> _DIRECTIONS FOR THIS TASK_
In the entries below, count the lines that include the word "índice" and reply with the number alone.

> _Extracted data entries_
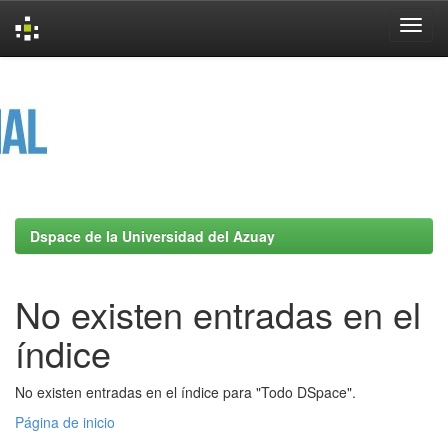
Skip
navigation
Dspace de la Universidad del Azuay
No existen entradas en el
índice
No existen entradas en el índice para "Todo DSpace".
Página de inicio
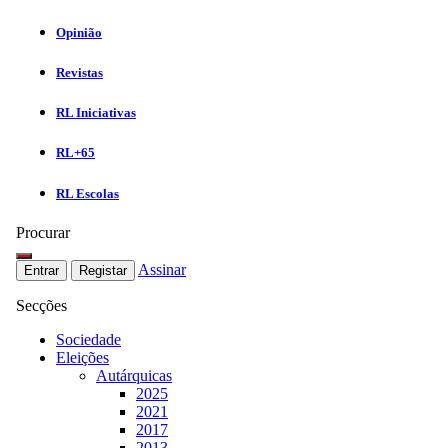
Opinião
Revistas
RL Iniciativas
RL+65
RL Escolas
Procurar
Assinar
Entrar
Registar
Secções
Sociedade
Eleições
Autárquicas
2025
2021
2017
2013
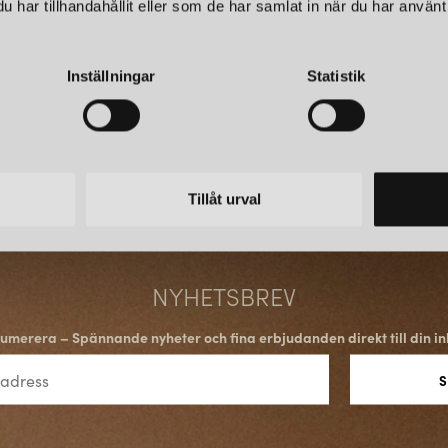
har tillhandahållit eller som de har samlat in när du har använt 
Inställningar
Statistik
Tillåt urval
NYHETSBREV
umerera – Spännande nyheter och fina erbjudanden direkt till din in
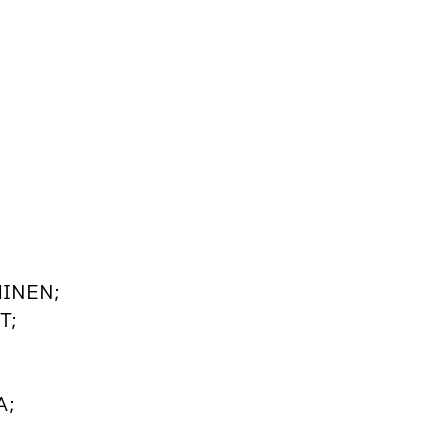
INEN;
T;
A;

...

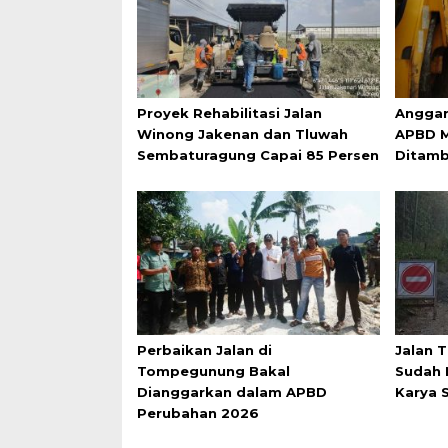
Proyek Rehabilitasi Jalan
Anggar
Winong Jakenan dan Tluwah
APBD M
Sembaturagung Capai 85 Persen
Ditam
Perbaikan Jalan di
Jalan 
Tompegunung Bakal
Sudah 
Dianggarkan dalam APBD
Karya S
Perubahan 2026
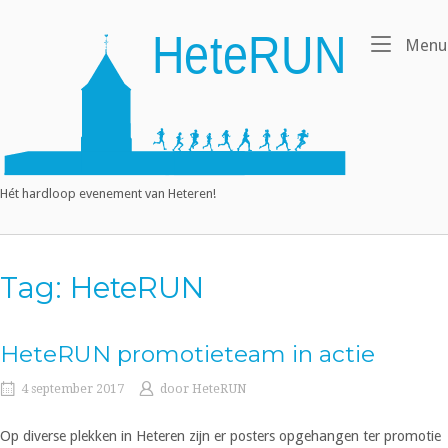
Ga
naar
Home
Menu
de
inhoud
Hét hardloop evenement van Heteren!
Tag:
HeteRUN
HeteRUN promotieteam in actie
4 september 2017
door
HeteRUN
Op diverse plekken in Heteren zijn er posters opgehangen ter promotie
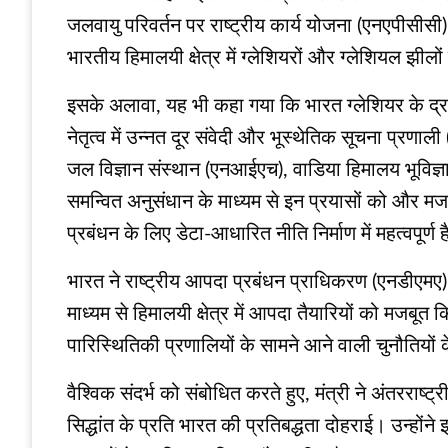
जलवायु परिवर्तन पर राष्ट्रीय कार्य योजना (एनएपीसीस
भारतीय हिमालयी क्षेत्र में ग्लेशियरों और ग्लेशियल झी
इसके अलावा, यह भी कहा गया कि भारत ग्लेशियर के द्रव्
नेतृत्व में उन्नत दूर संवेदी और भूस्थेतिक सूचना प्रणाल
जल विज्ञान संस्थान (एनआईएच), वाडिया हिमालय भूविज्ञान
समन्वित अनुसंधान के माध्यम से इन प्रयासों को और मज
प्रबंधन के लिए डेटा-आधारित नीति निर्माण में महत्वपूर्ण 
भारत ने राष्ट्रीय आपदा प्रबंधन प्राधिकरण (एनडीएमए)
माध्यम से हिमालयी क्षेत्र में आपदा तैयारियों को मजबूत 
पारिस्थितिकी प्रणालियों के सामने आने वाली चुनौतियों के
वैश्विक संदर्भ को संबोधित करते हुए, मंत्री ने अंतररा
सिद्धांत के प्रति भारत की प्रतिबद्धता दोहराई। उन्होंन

> _EXPECTED ANSWER_
2